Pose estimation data
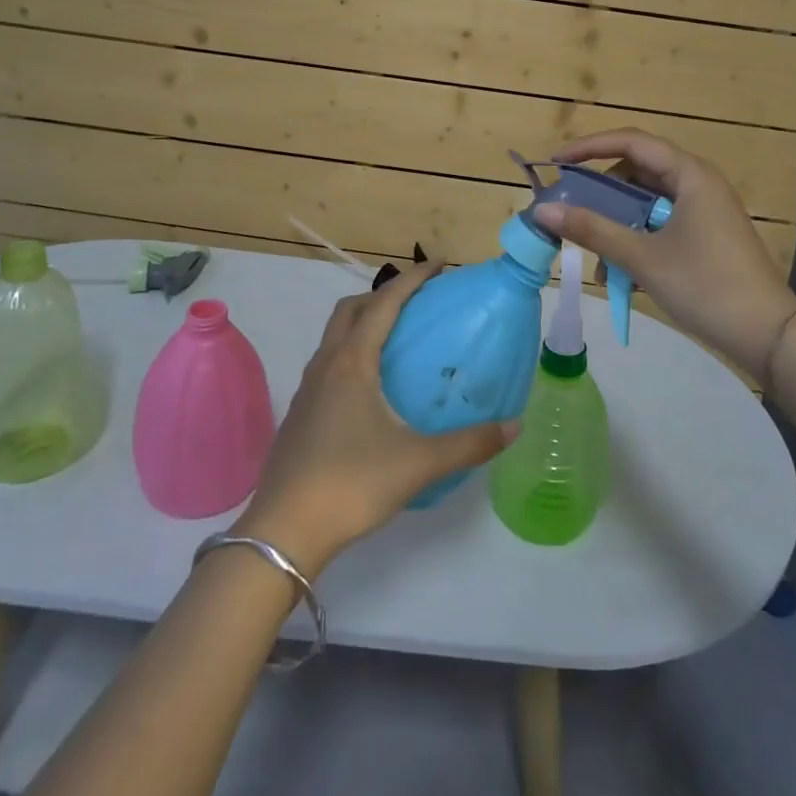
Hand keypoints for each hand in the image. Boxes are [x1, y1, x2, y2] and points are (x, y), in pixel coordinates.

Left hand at [234, 261, 518, 573]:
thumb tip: (513, 425)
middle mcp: (326, 365)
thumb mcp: (419, 463)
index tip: (440, 264)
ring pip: (335, 336)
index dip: (413, 279)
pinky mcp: (300, 414)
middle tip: (417, 301)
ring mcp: (307, 389)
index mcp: (352, 363)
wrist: (283, 532)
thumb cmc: (351, 483)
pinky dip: (351, 353)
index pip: (384, 302)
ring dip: (363, 323)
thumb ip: (469, 444)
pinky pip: (328, 363)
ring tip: (395, 339)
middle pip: (351, 310)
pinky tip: (370, 389)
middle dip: (383, 294)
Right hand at [532, 129, 795, 382]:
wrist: (769, 336)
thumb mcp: (643, 258)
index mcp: (690, 174)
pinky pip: (660, 221)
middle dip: (601, 190)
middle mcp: (698, 182)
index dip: (589, 147)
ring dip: (617, 221)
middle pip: (637, 170)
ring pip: (647, 200)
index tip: (555, 163)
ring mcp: (705, 209)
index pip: (631, 142)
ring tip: (595, 253)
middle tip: (569, 209)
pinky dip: (636, 237)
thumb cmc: (705, 286)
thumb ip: (592, 230)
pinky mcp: (706, 233)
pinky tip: (621, 271)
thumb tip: (543, 211)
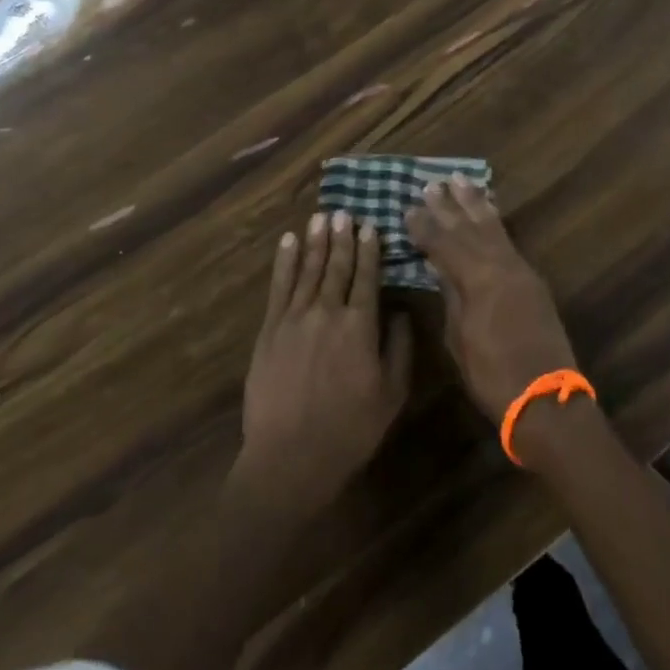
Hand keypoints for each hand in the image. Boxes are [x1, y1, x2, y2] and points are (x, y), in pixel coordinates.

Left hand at [233, 211, 411, 517]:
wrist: (290, 457)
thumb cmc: (349, 430)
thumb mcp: (391, 395)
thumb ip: (399, 349)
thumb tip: (399, 312)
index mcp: (360, 327)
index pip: (366, 278)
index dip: (369, 250)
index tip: (370, 227)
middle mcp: (327, 312)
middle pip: (336, 267)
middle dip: (342, 238)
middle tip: (344, 212)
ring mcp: (294, 319)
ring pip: (307, 270)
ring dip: (315, 242)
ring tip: (321, 217)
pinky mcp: (269, 330)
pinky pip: (278, 287)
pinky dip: (284, 262)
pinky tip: (288, 243)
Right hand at [406, 176, 574, 424]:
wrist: (545, 398)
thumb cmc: (492, 375)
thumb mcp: (459, 338)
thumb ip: (451, 297)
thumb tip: (441, 269)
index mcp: (477, 279)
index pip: (444, 244)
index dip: (424, 227)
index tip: (407, 208)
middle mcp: (500, 266)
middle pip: (470, 228)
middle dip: (449, 206)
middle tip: (432, 184)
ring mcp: (520, 271)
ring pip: (493, 228)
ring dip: (476, 204)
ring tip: (462, 181)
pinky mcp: (532, 281)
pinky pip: (509, 240)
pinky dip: (495, 222)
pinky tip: (490, 212)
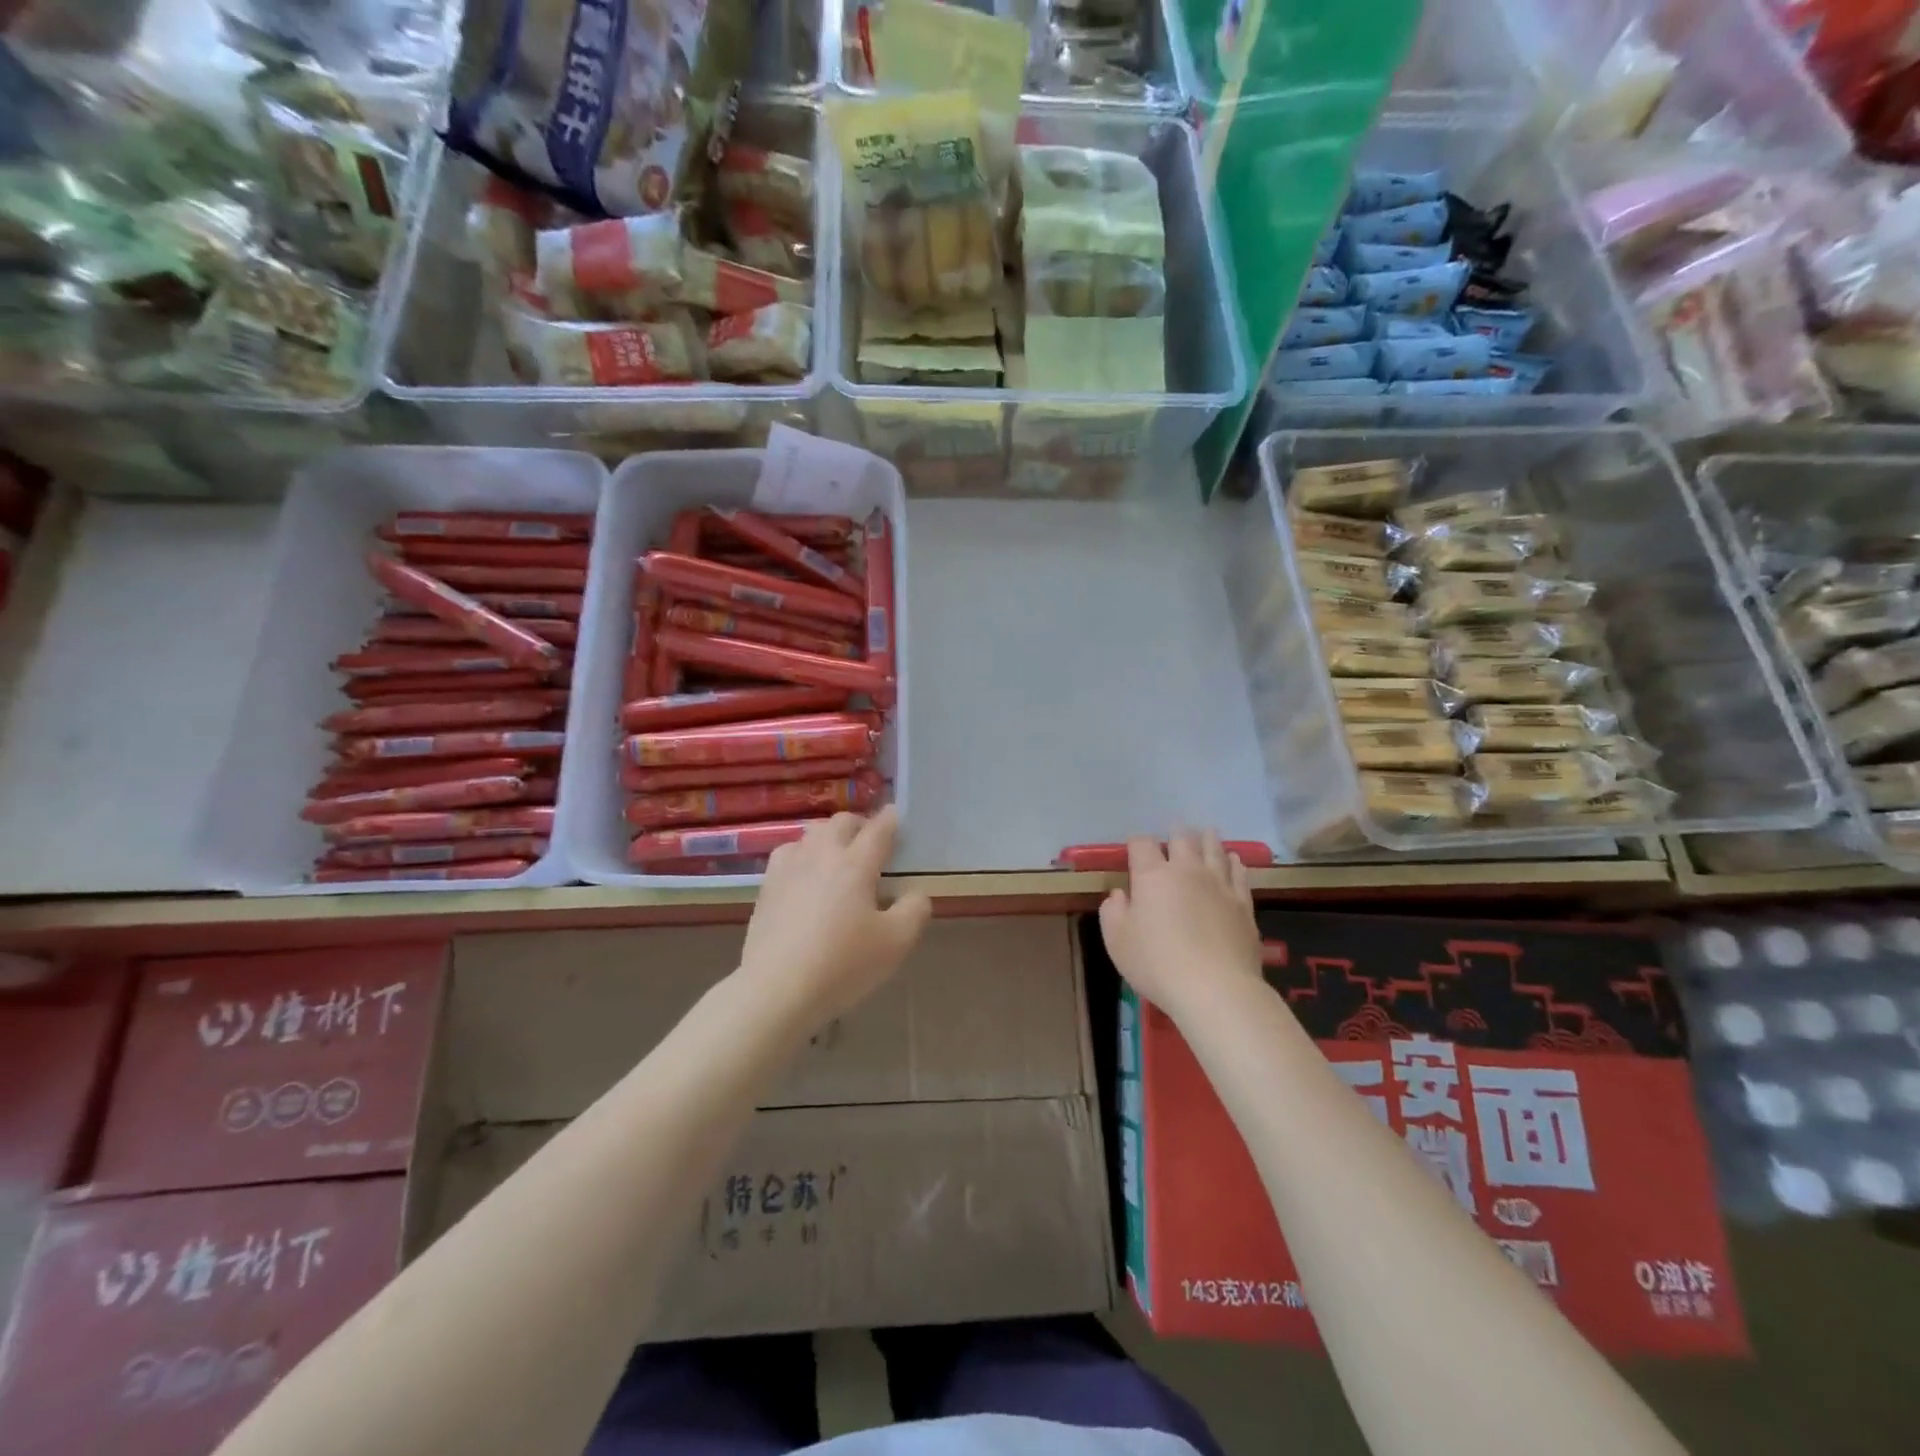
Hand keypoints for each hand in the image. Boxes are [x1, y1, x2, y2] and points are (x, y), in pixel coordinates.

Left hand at [737, 807, 931, 1030]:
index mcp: (856, 864)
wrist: (777, 990)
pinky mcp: (767, 887)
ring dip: (829, 836)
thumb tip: (916, 892)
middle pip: (841, 822)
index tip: (897, 816)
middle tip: (871, 843)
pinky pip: (787, 853)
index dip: (891, 819)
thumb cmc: (843, 964)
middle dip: (860, 825)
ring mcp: (789, 868)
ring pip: (811, 833)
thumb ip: (914, 910)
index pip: (878, 829)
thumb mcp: (896, 943)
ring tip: (837, 856)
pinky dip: (802, 854)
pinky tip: (804, 874)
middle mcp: (822, 855)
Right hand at [1098, 831, 1261, 1021]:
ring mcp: (1219, 884)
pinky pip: (1239, 873)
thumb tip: (1119, 895)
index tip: (1133, 849)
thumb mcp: (1117, 941)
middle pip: (1182, 839)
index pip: (1142, 845)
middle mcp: (1187, 870)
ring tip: (1206, 833)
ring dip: (1208, 840)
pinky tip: (1234, 860)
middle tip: (1174, 832)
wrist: (1215, 989)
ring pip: (1214, 850)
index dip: (1136, 843)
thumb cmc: (1157, 964)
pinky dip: (1234, 862)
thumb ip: (1113, 912)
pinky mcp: (1243, 903)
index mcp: (1153, 875)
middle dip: (1175, 833)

## Directions
Output every line of the records above unchanged, and keep the pictures out.

## Exercise answer
Hand keypoints for each hand in the image. Boxes are [x1, y1, x2, y2] and points are (x, y), in pixel coordinates.

Left hand at [234, 261, 518, 573]:
thumb tip: (513, 425)
middle mcp: (326, 365)
thumb mcp: (419, 463)
index tip: (440, 264)
ring pip: (335, 336)
index dip: (413, 279)
pinky mcp: (300, 414)
middle tip: (417, 301)
ring mcp: (307, 389)
index mcp: (352, 363)
wrist: (283, 532)
thumb cmc: (351, 483)
pinky dip: (351, 353)
index pip: (384, 302)
ring dip: (363, 323)
thumb ip: (469, 444)
pinky pip: (328, 363)
ring tip: (395, 339)
middle pip: (351, 310)
pinky tip: (370, 389)
middle dip: (383, 294)
Right hand at [532, 129, 795, 382]:
wrist: (769, 336)
thumb mcp: (643, 258)
index mcp: (690, 174)
pinky pip: (660, 221)
middle dip: (601, 190)
middle mcp: (698, 182)
index dip: (589, 147)
ring dip: (617, 221)
middle pip: (637, 170)
ring pip: (647, 200)
index tip: (555, 163)
ring mcp: (705, 209)
index pip: (631, 142)
ring tip: (595, 253)
middle tip: (569, 209)
pinky dip: (636, 237)
thumb cmc: (705, 286)
thumb ip: (592, 230)
pinky mcp: (706, 233)
pinky tip: (621, 271)
thumb tip: (543, 211)
Hand keypoints for each hand in the image. Boxes are [x1, y1, x2, y2] and points are (x, y), in pixel coordinates.

Left hand at [233, 211, 411, 517]:
wrist: (290, 457)
thumb cmc: (349, 430)
thumb mcp: (391, 395)
thumb ip: (399, 349)
thumb tip: (399, 312)
index mcp: (360, 327)
index pip: (366, 278)
index dip: (369, 250)
index tip: (370, 227)
middle mcp: (327, 312)
middle pip: (336, 267)
middle dip: (342, 238)
middle tip: (344, 212)
ring mcp: (294, 319)
ring pip: (307, 270)
ring dip: (315, 242)
ring tip: (321, 217)
pinky mcp: (269, 330)
pinky pip: (278, 287)
pinky dip: (284, 262)
pinky tip: (288, 243)
Right hand at [406, 176, 574, 424]:
wrist: (545, 398)
thumb cmc: (492, 375)
thumb mcp: (459, 338)
thumb ip: (451, 297)
thumb tip: (441, 269)
index mcp: (477, 279)
index pip: (444, 244)
index dip: (424, 227)
index tip: (407, 208)
middle mcp: (500, 266)
middle pip: (470, 228)
middle dip: (449, 206)
middle tip: (432, 184)
ring mcp: (520, 271)
ring pip: (493, 228)
ring dip: (476, 204)
ring tip: (462, 181)
pinky mcp: (532, 281)
pinky pip: (509, 240)
pinky dip: (495, 222)
pinky tip: (490, 212)
Hand keypoints for each hand in the image. Boxes are [x1, y1, x2, y2] and points are (x, y), in pixel coordinates.

Left hand at [737, 807, 931, 1030]:
index mcp: (856, 864)
wrist: (777, 990)
pinky mcp: (767, 887)
ring dip: (829, 836)
thumb tip: (916, 892)
middle pip: (841, 822)
index tip: (897, 816)
middle tip: (871, 843)
pinky pip: (787, 853)
index dip: (891, 819)
thumb cmc: (843, 964)
middle dip: (860, 825)
ring mcp: (789, 868)
ring pip: (811, 833)
thumb ip: (914, 910)
index pip: (878, 829)
thumb mcp: (896, 943)
ring tip: (837, 856)
pinky dip: (802, 854)
pinky tip: (804, 874)
middle mcp: (822, 855)
Right hand at [1098, 831, 1261, 1021]:
ring mcp: (1219, 884)
pinky pip: (1239, 873)
thumb tip: (1119, 895)
index tip: (1133, 849)
thumb mcp: (1117, 941)
middle pip: (1182, 839)
index pip: (1142, 845)
middle mcp: (1187, 870)
ring tip: (1206, 833)
ring dip: (1208, 840)
pinky tip: (1234, 860)
middle tip: (1174, 832)
wrist: (1215, 989)
ring pip: (1214, 850)
index dip: (1136, 843)
thumb cmc: (1157, 964)
pinky dip: (1234, 862)
thumb ip: (1113, 912)
pinky mcp: (1243, 903)
index mcp: (1153, 875)
middle dip: (1175, 833)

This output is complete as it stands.